=== Kutipan Tulisan ===

Maut Datang Usai Nekat Telanjangi Nukit Tapanuli

Bukit yang longsor di Kelurahan Hutanabolon, Tukka, Tapanuli Tengah, Sumatera Utara-Foto : M Riezko Bima Elko Prasetyo/antara -

Oleh : M. Riezko Bima Elko Prasetyo*

BUKIT-bukit Tapanuli mungkin memang terlalu seksi.

Semua yang ditanam bisa tumbuh subur, sehingga banyak manusia tergoda menjamah hingga menelanjanginya.

Mereka mengupasnya sedikit demi sedikit, lalu banyak demi banyak, sampai kulit alam itu kehilangan warna hijau yang selama ini menutupinya seperti kain panjang yang diwariskan dari ratusan musim.

Pada akhirnya, manusia pula yang terbaring di bawah tumpukan tanah yang mereka telanjangi sendiri. Tidak ada ironi yang lebih sunyi daripada itu.

===

Tugas dan Latihan:
a - Tulis ulang dengan lebih singkat paragraf dalam tulisan tentang bukit Tapanuli di atas yang diawali "Mereka mengupasnya sedikit demi sedikit". Pertahankan isi pokoknya.
b - Menurut tulisan tentang bukit Tapanuli, di kelurahan mana letak bukit yang longsor itu?
c - Teruskan tulisan tentang bukit Tapanuli mulai dari kalimat sesudah kalimat terakhirnya.

=== Item yang Diberikan ===

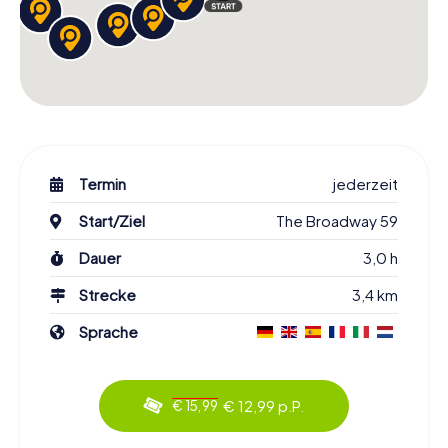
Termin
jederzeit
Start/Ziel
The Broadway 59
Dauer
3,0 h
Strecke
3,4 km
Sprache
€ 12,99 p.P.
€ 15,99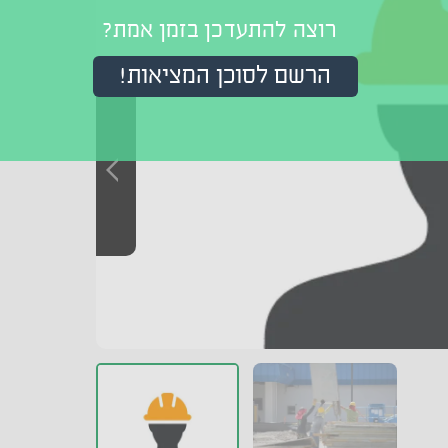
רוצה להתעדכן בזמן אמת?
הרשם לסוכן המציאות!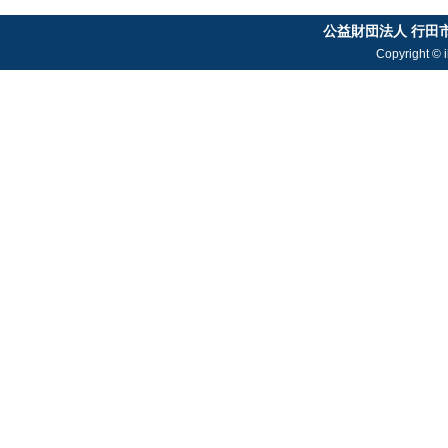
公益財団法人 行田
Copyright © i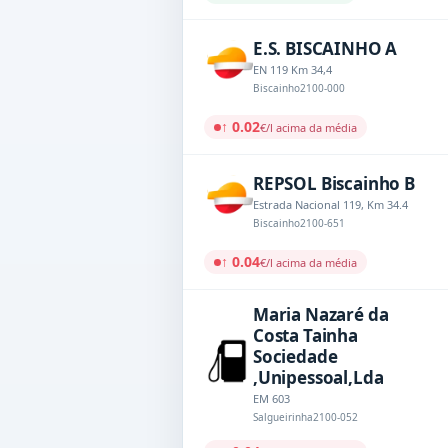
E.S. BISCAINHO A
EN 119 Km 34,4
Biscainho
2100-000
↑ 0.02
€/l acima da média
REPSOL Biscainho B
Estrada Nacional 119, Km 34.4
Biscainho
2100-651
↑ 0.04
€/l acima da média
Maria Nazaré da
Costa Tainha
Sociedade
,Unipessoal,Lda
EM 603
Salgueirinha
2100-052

===

Jawaban Tugas:
a - Manusia mengupas bukit itu sedikit demi sedikit, lalu makin banyak, sampai bukit itu kehilangan warna hijau yang sudah lama menutupinya.

b - Di Kelurahan Hutanabolon, Tukka, Tapanuli Tengah, Sumatera Utara.

c -
Dari kejauhan, tubuh-tubuh bukit yang menjulang itu seperti memendam janji: Janji tanah subur. Janji panen. Janji jalan pintas menuju rezeki yang cepat.

Semua terlihat jelas bagi mereka yang memandang dari balik kalkulator, sehingga keberanian atau kenekatan tiba-tiba terasa masuk akal ketika gergaji mesin mulai meraung setiap pagi.

Bukit tidak berkata apa-apa. Hanya diam. Sunyi itu kadang lebih menakutkan daripada amarah.

Kini, ketika menatap lereng-lereng yang retak seperti kulit yang dipaksa mengelupas, siapa pun akan tahu bahwa kesabaran alam telah lama mengering.

Tanah yang tadinya tenang menahan hujan, menahan musim, kini tidak lagi punya pegangan.

Tidak perlu hujan lebat berhari-hari.

Kadang-kadang hanya gerimis satu malam pun sudah cukup membuatnya menyerah.

Pergerakannya pelan pada awalnya, seperti orang tua yang berdiri dari duduknya. Lalu tiba-tiba, ia runtuh tanpa suara Tanpa sempat mengeluh.

Tanah tidak membalas. Ia hanya mencari keseimbangannya sendiri.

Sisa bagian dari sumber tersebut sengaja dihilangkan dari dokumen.